If you upon to live in one of these states, HomeSteps has significant benefits. Chief among them is that you don’t have to buy mortgage indemnity, which sets it apart from 203(k) loans. That alone can save buyers hundreds if not thousands of dollars to the course of the mortgage.

A HomeSteps mortgage doesn’t require an appraisal at origination, which can be a major hurdle for those beg a conventional loan. Buyers can find a list of single-family, condo, and multifamily properties on the HomeSteps website.

Who Should Buy a Foreclosed Familiar with?

People who are willing to do significant research before making an offer, and who are willing to deal with lengthy delays and onerous paperwork, could note this a good strategy.

It very much helps to be able to pay significant cash on short notice for repairs, behindhand taxes, and liens.

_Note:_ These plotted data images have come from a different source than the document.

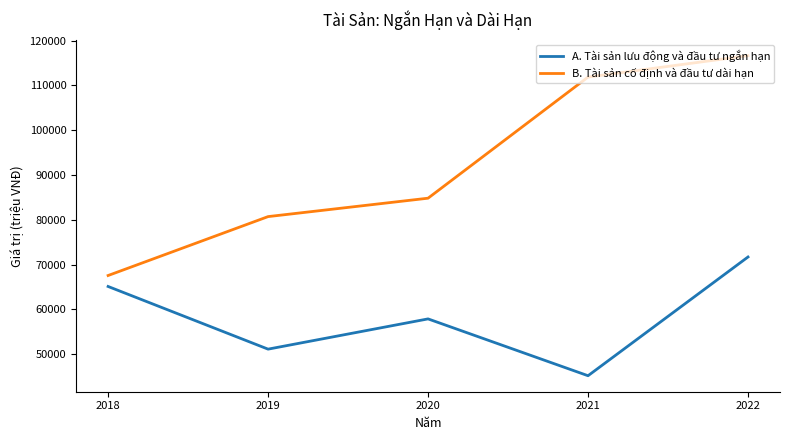

At which category does A. Tài sản lưu động và đầu tư ngắn hạn reach its first local peak?

2020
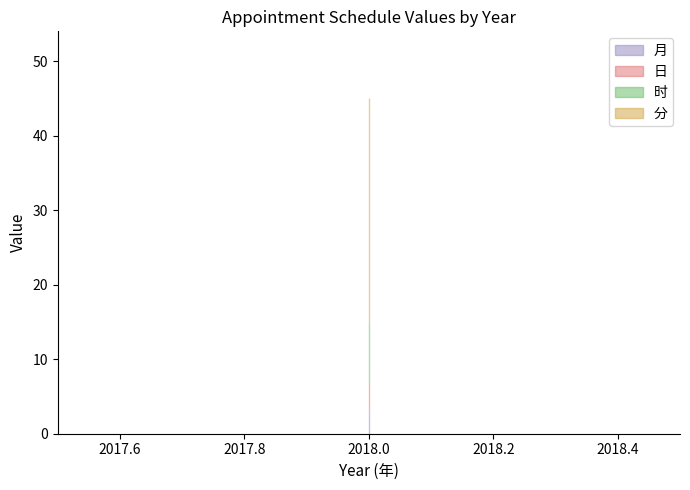

Which category has the lowest value in the 日 series?

2018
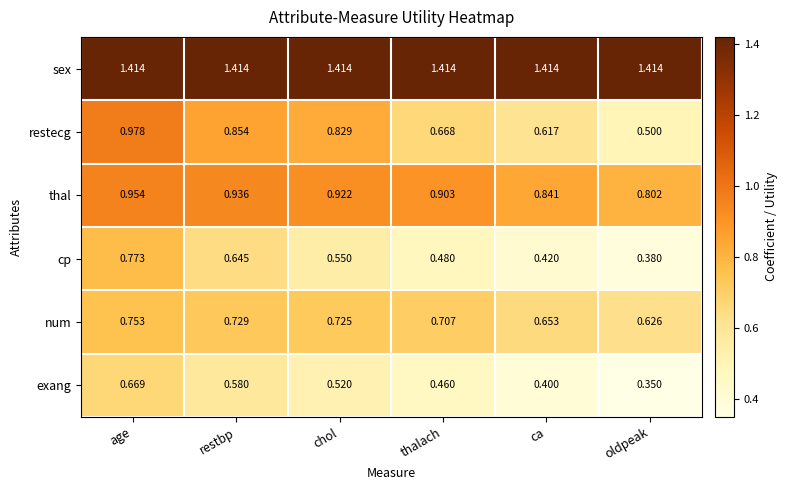

How many distinct data groups are displayed?

6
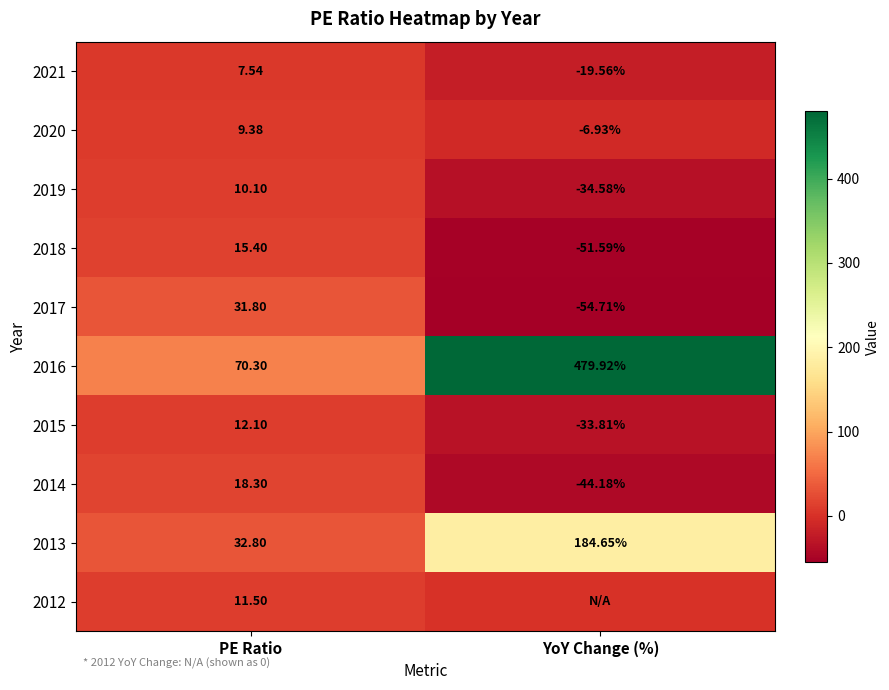

The value of 2019 at YoY Change (%) is -34.6. True or false?

True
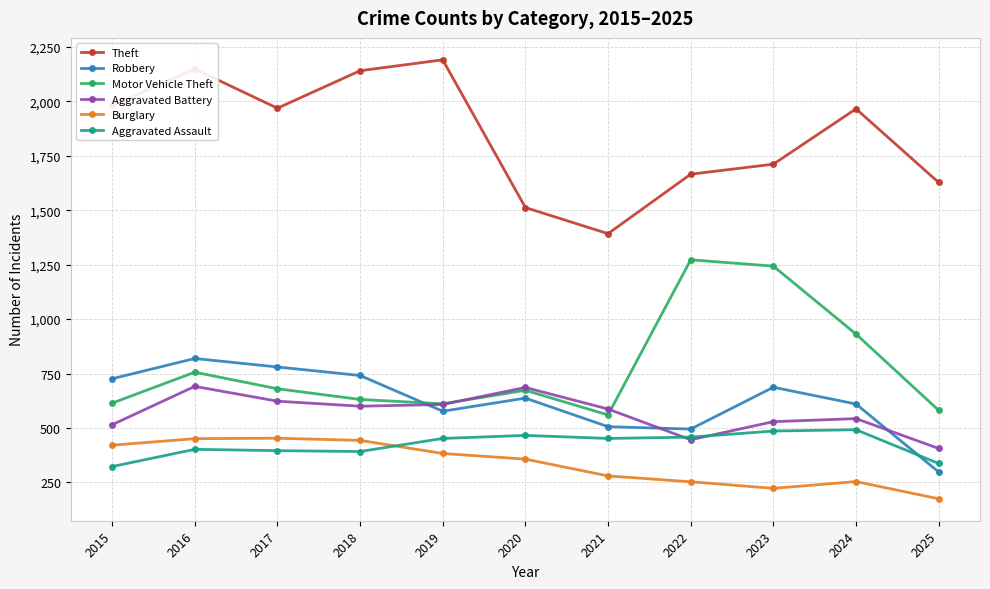

True or false: Theft and Motor Vehicle Theft intersect in this chart.

False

Eligibility for one of the federal financing programs such as a 203(k) loan, HomePath ReadyBuyer, or a HomeSteps mortgage, is a together with. These programs were created to help you buy a home.

Failing that, an all-cash offer, if possible, can give you a leg up.

Who Should Not Buy a Foreclosed Rest-home?

Shopping for a foreclosed home is time-consuming and frustrating. Finalizing a deal is worse.

If you need a home right away, or you aren’t emotionally set to handle repeated disappointments, you probably shouldn’t take this on.

It’s also a bad idea if you’re shopping at the top of your budget. You may sedately need some extra cash to cover unexpected costs.

Is Now a Good Time to Buy a Foreclosed Home?

The moratorium on foreclosures due to the COVID-19 pandemic ceased on July 31, 2021. Investors predicted a wave of foreclosures when the moratorium ended but so far there is no evidence that has occurred.

People looking to buy foreclosures in today’s make available should expect to find a limited supply and competition on most deals.

The Bottom Line

On the surface, foreclosed domestics can seem awfully appealing. However, costs can be highly unpredictable, and underlying damage could make a property unsuitable. The buying process is often sluggish, which might spur second thoughts in the minds of some, while abundant demand for enticing foreclosed properties might push other hopeful purchasers away.

With all this being put, foreclosed homes can wind up being incredible deals. Buyers have the unique opportunity to pay below market value for residences that wouldn’t be available to them under normal circumstances. If there are savings on the acquisition side, it improves the strong of the buyer realizing appreciation of their asset, as well as investment gains if they sell in the future. If done responsibly, obtaining a foreclosed home can allow a buyer to reap a myriad of benefits for many years to come.